RECORDS SUPPLIED
####
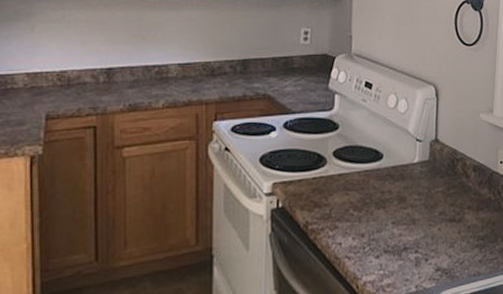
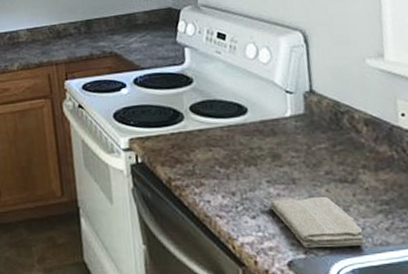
washcloth: none [392,234,464,283] -> present [269,196,367,249]

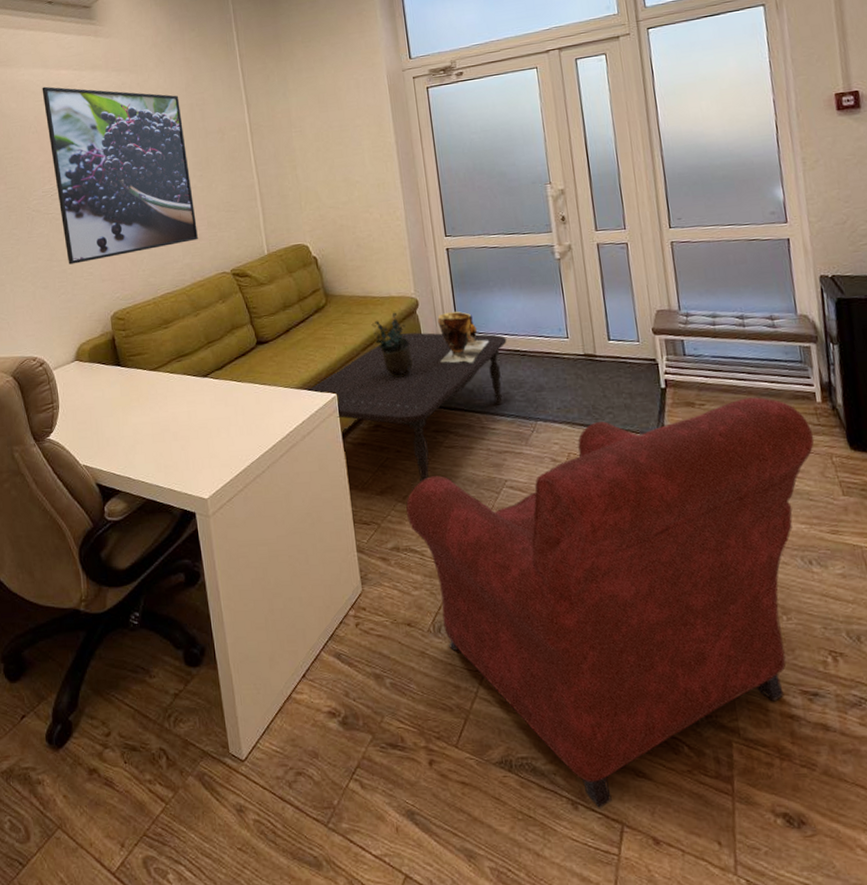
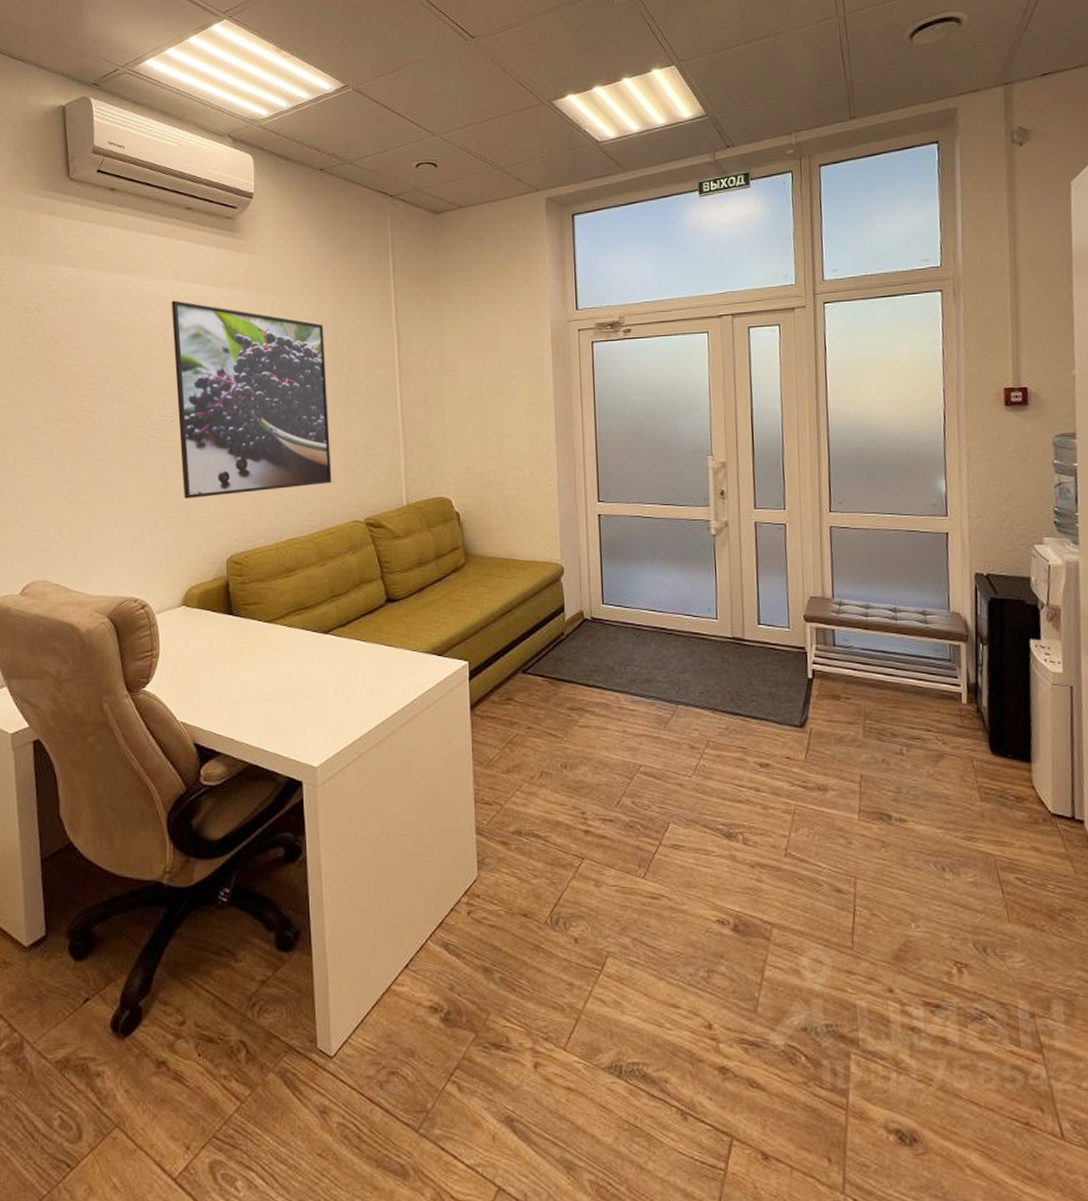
coffee table: present [305,332,507,482] -> none [435,602,653,763]
potted plant: present [371,312,413,377] -> none [512,578,552,647]
armchair: present [406,397,815,808] -> none [533,694,957,1120]
clay pot: present [437,311,489,363] -> none [582,581,634,639]

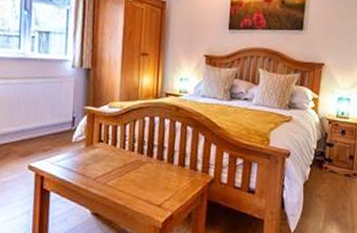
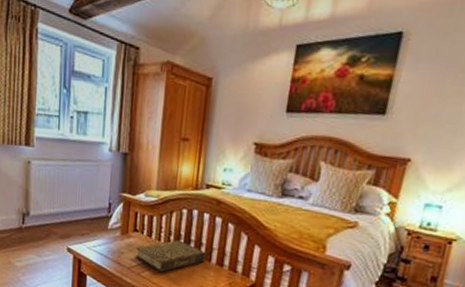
book: none [100,146,169,180] -> present [135,239,207,273]

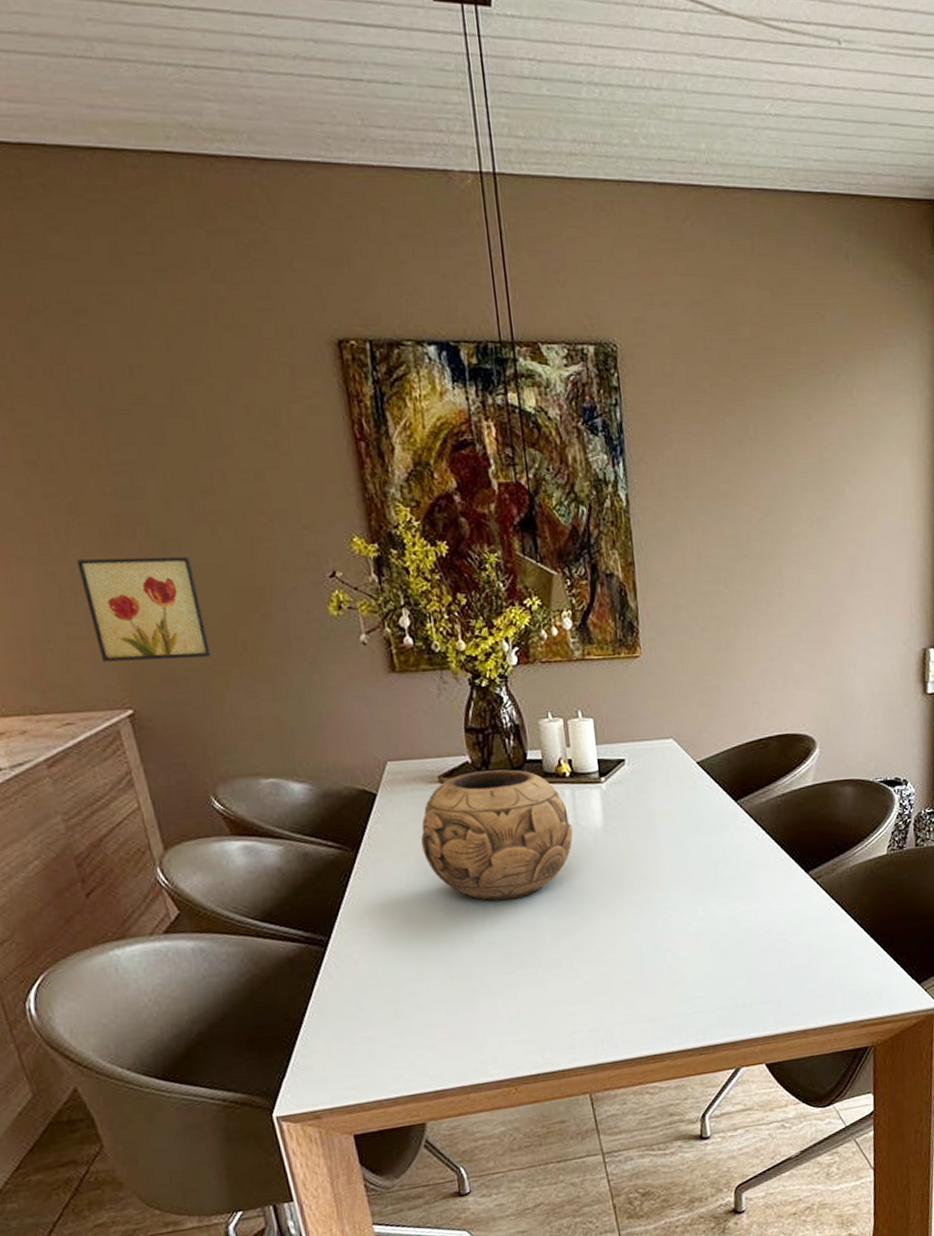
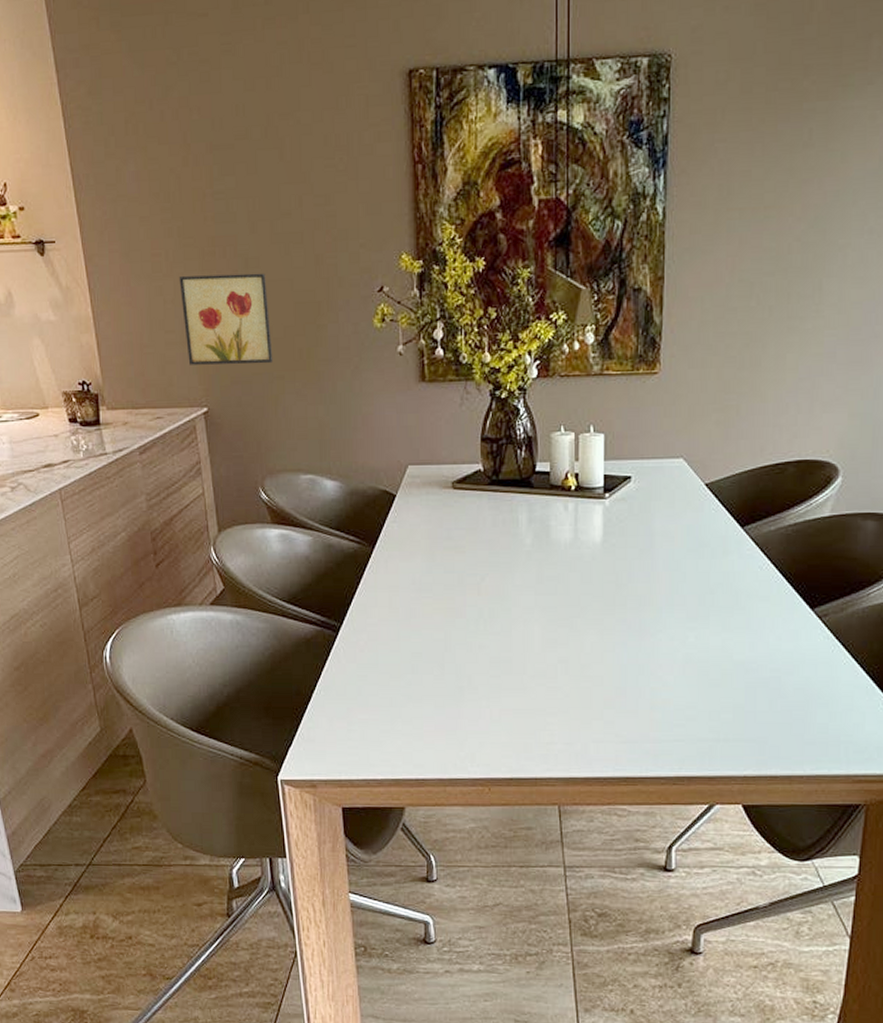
decorative bowl: present [420,769,573,901] -> none [429,479,572,606]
####
PROBLEM DESCRIPTION
Please transcribe, word for word, every line from the first line of the records above through the line containing "clay pot: present", and leave out any pictures.

ANSWER TO THIS EXERCISE
washcloth: none [392,234,464,283] -> present [269,196,367,249]

coffee table: present [305,332,507,482] -> none [435,602,653,763]
potted plant: present [371,312,413,377] -> none [512,578,552,647]
armchair: present [406,397,815,808] -> none [533,694,957,1120]
clay pot: present [437,311,489,363] -> none [582,581,634,639]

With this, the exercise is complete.